**TASK OBJECTIVE**
Pull out every line in the entries below that contains the string "Bodenfruchtbarkeit", matching case exactly.

RAW DATA Block Start

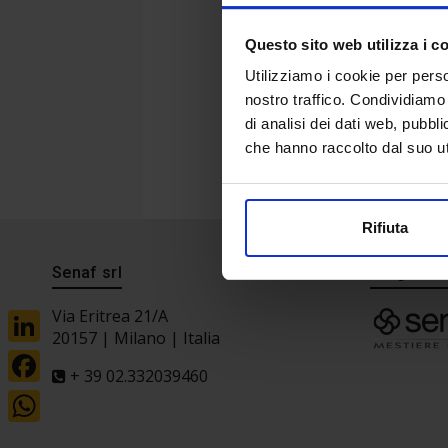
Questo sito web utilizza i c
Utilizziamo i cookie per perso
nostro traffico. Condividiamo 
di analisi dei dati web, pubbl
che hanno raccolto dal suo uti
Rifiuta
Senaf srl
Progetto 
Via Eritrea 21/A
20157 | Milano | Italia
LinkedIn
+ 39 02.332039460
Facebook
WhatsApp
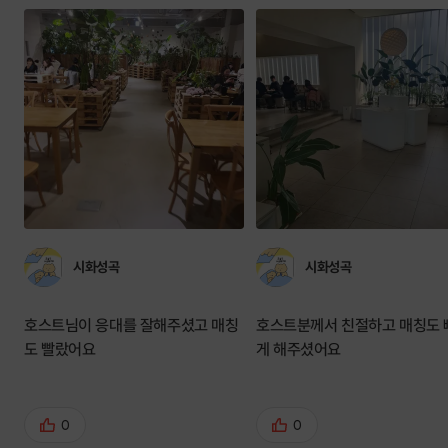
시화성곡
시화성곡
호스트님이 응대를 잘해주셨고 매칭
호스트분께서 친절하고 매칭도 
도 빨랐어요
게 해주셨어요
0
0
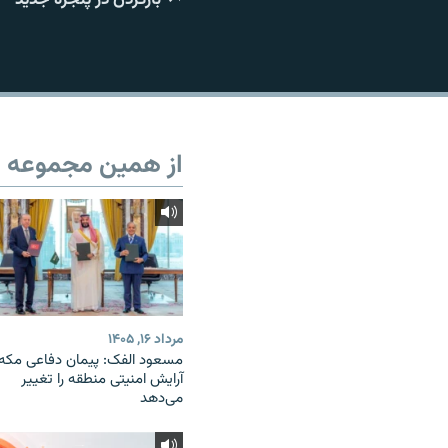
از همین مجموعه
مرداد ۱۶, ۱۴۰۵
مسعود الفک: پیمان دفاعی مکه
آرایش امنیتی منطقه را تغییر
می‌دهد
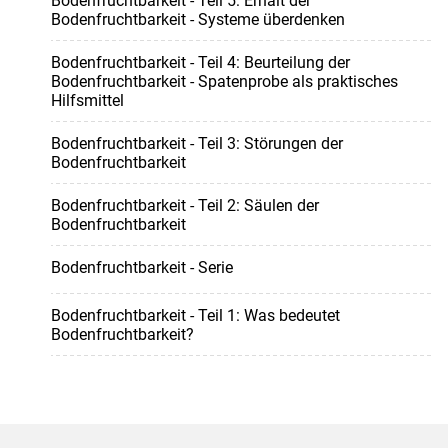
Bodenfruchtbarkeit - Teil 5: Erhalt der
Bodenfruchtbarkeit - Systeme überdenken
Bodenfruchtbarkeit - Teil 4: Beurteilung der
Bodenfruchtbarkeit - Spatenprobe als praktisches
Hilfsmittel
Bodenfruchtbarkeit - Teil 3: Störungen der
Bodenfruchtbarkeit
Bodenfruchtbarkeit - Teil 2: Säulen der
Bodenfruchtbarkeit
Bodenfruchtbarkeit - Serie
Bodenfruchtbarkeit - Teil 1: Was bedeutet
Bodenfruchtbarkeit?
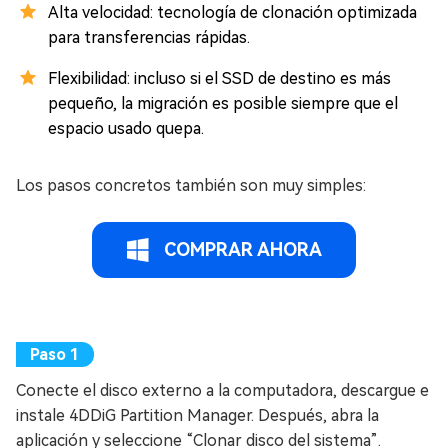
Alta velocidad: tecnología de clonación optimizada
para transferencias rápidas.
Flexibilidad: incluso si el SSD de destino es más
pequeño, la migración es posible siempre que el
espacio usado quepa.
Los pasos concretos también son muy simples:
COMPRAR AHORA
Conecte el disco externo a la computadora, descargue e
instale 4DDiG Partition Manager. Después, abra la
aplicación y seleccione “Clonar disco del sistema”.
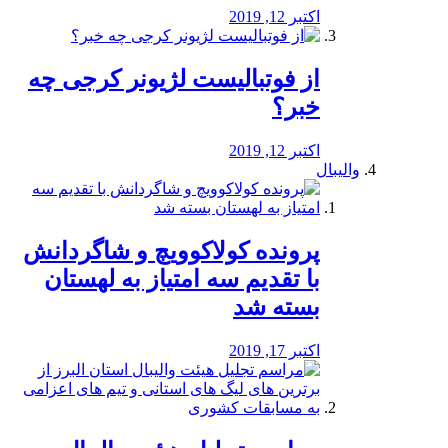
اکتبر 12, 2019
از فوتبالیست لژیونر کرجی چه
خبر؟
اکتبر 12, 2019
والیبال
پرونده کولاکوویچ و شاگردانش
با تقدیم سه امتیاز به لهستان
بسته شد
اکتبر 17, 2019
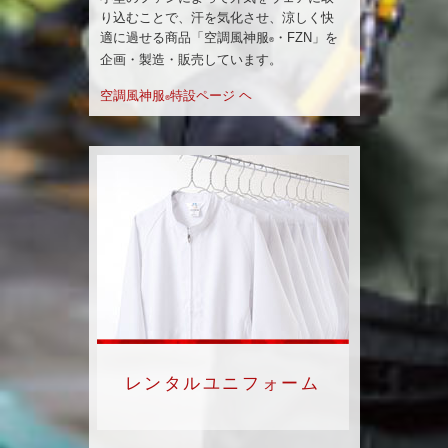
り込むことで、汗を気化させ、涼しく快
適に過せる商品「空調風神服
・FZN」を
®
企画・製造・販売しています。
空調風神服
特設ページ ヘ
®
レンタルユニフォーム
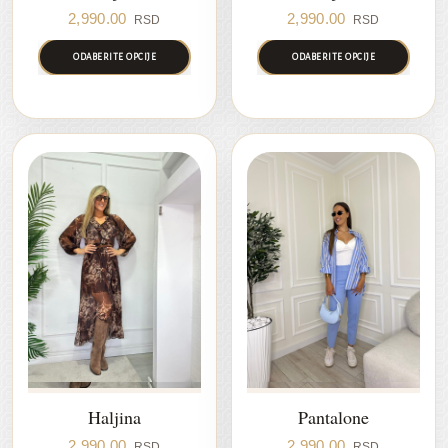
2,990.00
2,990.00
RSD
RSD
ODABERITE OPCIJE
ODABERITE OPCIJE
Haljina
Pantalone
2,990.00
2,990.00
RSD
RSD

RAW DATA Block End

**OUTPUT FOR THIS EXERCISE**
Bodenfruchtbarkeit - Teil 5: Erhalt der
Bodenfruchtbarkeit - Systeme überdenken
Bodenfruchtbarkeit - Teil 4: Beurteilung der
Bodenfruchtbarkeit - Spatenprobe als praktisches
Bodenfruchtbarkeit - Teil 3: Störungen der
Bodenfruchtbarkeit
Bodenfruchtbarkeit - Teil 2: Säulen der
Bodenfruchtbarkeit
Bodenfruchtbarkeit - Serie
Bodenfruchtbarkeit - Teil 1: Was bedeutet
Bodenfruchtbarkeit?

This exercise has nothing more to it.